L’histoire est simple : un jeune militaire profite d’une permission pour aller voir sa fiancée. Après avoir assisté à son enlèvement, il poursuit les kidnappeurs jusqu’au bout du monde… à Rio, où il arrive sans autre bagage que sa volonté et son dynamisme. Simple, et entièrement tournée vers l’action, la vitesse, l’humour.

Et quel rythme! Dès sa descente du train, au tout début du film, Belmondo semble ne plus s’arrêter de courir. Il roule, vole, bondit, s’accroche, nage… et surtout il court, il court, il court. Il faut essayer de se remettre dans l’époque : Belmondo avait certes déjà tourné Cartouche (déjà de Philippe De Broca), deux ans plus tôt. Mais il était alors un acteur plutôt cérébral, petit chéri de la Nouvelle Vague. C’est dans ce film qu’il devient, vraiment, un acteur physique.

A le voir si dynamique, si plein de vie, si évidemment physique, on se demande bien pourquoi De Broca a été le seul à lui proposer de tels rôles, ces années-là. Le réalisateur donne un rythme extraordinaire, quasiment sans pause. Mais le film n’aurait pas été aussi réussi sans Belmondo, sans cette manière de déclamer ses répliques en en faisant un peu trop, mais toujours avec naturel, sans son dynamisme surtout.

Et puis surtout, sans le couple qu’il forme avec Françoise Dorléac, brûlante, insupportable et irrésistible : la plus grande et la plus charmante casse-couilles du cinéma français, incontestablement. Elle est à baffer, et on a envie de l’embrasser. On se sent donc tellement proche du personnage de Belmondo…
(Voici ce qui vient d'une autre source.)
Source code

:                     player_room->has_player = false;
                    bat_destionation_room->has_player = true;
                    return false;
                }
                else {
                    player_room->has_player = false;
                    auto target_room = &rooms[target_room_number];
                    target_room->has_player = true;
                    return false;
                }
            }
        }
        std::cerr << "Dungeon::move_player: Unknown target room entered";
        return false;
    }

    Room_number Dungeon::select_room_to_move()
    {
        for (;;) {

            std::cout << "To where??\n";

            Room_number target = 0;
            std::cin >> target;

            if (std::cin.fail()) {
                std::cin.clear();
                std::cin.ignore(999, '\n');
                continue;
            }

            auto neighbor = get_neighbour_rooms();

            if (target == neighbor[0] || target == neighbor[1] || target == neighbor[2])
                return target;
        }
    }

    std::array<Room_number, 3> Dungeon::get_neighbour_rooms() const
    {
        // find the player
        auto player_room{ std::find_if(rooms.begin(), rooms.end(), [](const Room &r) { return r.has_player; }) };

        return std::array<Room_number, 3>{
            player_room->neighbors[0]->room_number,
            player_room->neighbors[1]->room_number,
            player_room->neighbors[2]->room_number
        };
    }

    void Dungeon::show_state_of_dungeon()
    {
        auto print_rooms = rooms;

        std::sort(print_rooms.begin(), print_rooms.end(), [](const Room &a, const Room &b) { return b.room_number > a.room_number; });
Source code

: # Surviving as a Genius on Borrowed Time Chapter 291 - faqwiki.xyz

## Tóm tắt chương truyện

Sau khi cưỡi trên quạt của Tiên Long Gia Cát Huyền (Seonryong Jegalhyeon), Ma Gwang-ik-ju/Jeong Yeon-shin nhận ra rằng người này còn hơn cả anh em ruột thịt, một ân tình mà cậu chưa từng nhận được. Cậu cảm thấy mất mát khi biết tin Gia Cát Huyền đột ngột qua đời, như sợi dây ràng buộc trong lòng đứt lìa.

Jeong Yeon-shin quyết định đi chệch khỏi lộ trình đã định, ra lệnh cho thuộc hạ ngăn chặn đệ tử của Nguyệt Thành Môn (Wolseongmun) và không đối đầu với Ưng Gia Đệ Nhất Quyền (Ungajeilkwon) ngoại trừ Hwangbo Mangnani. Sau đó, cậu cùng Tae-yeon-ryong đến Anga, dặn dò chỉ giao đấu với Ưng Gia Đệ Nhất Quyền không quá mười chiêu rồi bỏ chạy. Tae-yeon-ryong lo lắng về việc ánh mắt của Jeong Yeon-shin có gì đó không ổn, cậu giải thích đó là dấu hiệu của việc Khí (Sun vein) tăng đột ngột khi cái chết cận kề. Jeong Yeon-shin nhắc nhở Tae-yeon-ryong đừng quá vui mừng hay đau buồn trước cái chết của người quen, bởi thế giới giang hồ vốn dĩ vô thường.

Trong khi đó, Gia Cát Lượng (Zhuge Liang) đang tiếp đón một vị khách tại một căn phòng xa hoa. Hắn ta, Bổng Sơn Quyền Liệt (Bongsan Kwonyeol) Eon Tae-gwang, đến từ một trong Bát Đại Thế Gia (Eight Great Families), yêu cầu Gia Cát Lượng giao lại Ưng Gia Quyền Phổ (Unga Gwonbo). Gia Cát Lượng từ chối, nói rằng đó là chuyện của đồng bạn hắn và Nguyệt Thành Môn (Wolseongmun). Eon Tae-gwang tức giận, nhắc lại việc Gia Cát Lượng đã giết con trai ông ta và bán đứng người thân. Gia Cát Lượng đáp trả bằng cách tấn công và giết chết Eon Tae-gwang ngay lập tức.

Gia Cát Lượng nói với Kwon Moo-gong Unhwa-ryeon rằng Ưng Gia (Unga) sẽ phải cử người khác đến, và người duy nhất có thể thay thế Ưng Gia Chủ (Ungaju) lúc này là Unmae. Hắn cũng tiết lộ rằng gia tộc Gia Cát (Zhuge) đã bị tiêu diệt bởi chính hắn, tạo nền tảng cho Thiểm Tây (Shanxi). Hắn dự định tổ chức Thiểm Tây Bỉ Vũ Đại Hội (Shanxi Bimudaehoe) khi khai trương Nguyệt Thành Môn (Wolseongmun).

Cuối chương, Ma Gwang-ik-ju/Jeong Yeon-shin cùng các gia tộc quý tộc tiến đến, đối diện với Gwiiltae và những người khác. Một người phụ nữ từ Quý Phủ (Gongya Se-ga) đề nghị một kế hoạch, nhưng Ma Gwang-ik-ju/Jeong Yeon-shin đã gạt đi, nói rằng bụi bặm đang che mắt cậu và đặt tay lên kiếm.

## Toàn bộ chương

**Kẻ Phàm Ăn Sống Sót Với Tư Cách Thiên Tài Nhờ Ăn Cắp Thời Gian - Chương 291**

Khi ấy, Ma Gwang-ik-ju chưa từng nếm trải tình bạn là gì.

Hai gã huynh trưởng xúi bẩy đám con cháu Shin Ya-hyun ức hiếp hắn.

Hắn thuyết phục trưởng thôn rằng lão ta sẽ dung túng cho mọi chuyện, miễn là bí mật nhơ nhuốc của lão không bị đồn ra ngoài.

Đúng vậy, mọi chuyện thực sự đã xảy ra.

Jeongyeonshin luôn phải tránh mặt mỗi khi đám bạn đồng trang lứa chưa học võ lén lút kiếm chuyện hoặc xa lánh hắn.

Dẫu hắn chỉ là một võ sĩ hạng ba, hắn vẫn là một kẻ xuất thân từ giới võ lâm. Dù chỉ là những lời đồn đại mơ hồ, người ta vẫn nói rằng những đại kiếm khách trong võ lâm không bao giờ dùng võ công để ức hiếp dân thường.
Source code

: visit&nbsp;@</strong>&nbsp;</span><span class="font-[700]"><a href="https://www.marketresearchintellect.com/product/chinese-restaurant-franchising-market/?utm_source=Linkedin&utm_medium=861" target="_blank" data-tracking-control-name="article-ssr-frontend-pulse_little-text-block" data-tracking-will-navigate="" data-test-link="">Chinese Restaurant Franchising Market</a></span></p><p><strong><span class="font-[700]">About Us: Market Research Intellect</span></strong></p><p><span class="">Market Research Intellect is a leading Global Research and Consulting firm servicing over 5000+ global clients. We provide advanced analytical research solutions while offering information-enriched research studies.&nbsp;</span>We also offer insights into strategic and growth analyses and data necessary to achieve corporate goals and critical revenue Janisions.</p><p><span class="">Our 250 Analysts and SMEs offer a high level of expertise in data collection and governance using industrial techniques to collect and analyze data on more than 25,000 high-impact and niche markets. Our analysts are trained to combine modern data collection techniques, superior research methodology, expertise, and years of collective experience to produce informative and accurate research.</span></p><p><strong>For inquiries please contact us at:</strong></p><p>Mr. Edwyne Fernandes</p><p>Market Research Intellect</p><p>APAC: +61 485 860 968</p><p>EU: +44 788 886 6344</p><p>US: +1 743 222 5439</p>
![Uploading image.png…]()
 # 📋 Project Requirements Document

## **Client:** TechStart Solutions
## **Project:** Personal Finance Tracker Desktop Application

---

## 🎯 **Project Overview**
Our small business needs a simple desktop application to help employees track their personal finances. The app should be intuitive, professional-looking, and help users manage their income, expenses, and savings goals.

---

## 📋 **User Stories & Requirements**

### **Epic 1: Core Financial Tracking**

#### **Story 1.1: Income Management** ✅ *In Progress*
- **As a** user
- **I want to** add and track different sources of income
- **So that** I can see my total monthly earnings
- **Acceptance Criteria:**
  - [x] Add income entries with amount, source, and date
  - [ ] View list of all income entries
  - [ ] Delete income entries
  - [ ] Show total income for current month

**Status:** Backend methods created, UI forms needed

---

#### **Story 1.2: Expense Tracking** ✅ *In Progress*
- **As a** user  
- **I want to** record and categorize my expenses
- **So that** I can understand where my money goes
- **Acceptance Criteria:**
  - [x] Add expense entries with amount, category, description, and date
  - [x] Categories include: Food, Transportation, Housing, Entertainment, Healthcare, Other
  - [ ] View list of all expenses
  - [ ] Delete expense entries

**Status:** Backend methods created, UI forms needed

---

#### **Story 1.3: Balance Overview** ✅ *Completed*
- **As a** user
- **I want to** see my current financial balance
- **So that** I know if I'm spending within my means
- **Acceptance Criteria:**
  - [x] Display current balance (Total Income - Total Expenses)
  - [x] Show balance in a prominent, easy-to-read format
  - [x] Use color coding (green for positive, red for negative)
Film généreux et réjouissant, L’Homme de Rio est donc, aussi, la meilleure adaptation de Tintin (avec Le Mystère de la chambre jaune de Podalydès peut-être). Comme dans Les Tribulations d’un Chinois en Chine, sa collaboration suivante avec Belmondo, De Broca construit son film comme une série de références plus ou moins évidentes à l’univers d’Hergé, rythme et esprit compris.

Dès le cambriolage dans le musée, qui ouvre le film (et que citera en retour le dessin animé Tintin et le lac aux requins), les références sont omniprésentes, de la statuette de L’Oreille cassée à la momie aztèque des 7 boules de cristal. Belmondo s’accrochant à la façade d’un immeuble rappelle Tintin en Amérique ; le même qui manque de se faire croquer par un alligator renvoie à Tintin au Congo ; la capote de la voiture s’envole comme dans L’Or noir ; trois parchemins superposés révèlent un message caché comme dans Le Secret de la Licorne… Jusqu’aux Indiens d’Amazonie expulsés de leur forêt qui évoquent ceux de Tintin en Amérique

On pourrait continuer longtemps la liste des clins d’œil. Un petit jeu des ressemblances qui contribue au plaisir, immense, qu’on prend à revoir et revoir ce film qui n’a rien perdu de son incroyable rythme.